- **Task item**: Repeat only these lines, exactly: the first line of the data, the line containing "블로킹 호출이 많으면", and every line between them. Pictures stay out.

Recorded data
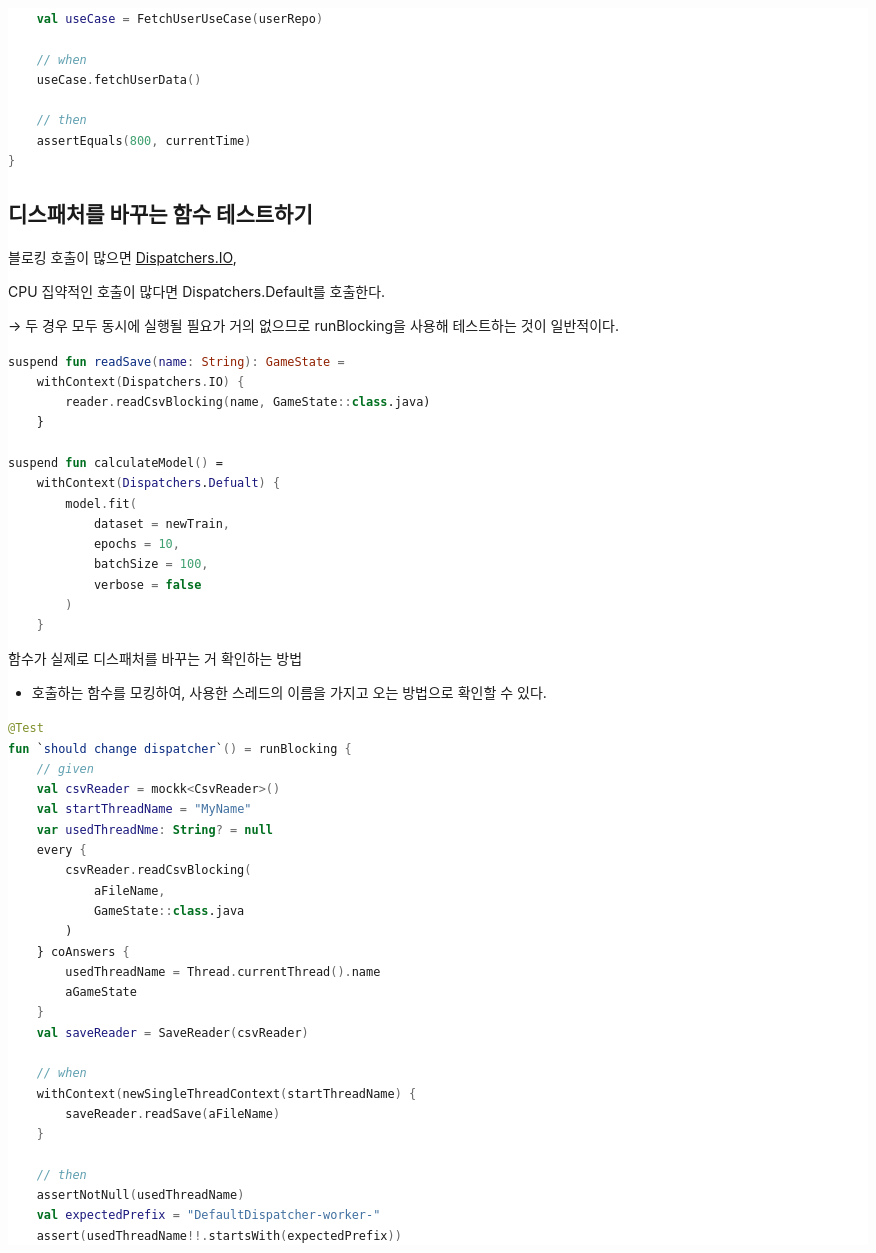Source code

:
 ```kotlin
	val useCase = FetchUserUseCase(userRepo)
	
	// when
	useCase.fetchUserData()
	
	// then
	assertEquals(800, currentTime)
}
```

## 디스패처를 바꾸는 함수 테스트하기

블로킹 호출이 많으면 [Dispatchers.IO](http://Dispatchers.IO),

CPU 집약적인 호출이 많다면 Dispatchers.Default를 호출한다.

→ 두 경우 모두 동시에 실행될 필요가 거의 없으므로 runBlocking을 사용해 테스트하는 것이 일반적이다.

```kotlin
suspend fun readSave(name: String): GameState = 
	withContext(Dispatchers.IO) {
		reader.readCsvBlocking(name, GameState::class.java)
	}
	
suspend fun calculateModel() = 
	withContext(Dispatchers.Defualt) {
		model.fit(
			dataset = newTrain,
			epochs = 10,
			batchSize = 100,
			verbose = false
		)
	}
```

함수가 실제로 디스패처를 바꾸는 거 확인하는 방법

- 호출하는 함수를 모킹하여, 사용한 스레드의 이름을 가지고 오는 방법으로 확인할 수 있다.

```kotlin
@Test
fun `should change dispatcher`() = runBlocking {
	// given
	val csvReader = mockk<CsvReader>()
	val startThreadName = "MyName"
	var usedThreadNme: String? = null
	every {
		csvReader.readCsvBlocking(
			aFileName, 
			GameState::class.java
		)
	} coAnswers {
		usedThreadName = Thread.currentThread().name
		aGameState
	}
	val saveReader = SaveReader(csvReader)
	
	// when
	withContext(newSingleThreadContext(startThreadName) {
		saveReader.readSave(aFileName)
	}
	
	// then
	assertNotNull(usedThreadName)
	val expectedPrefix = "DefaultDispatcher-worker-"
	assert(usedThreadName!!.startsWith(expectedPrefix))
```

- **Solved problem**:
Source code

:
 ```kotlin
	val useCase = FetchUserUseCase(userRepo)
	
	// when
	useCase.fetchUserData()
	
	// then
	assertEquals(800, currentTime)
}
```

## 디스패처를 바꾸는 함수 테스트하기

블로킹 호출이 많으면 [Dispatchers.IO](http://Dispatchers.IO),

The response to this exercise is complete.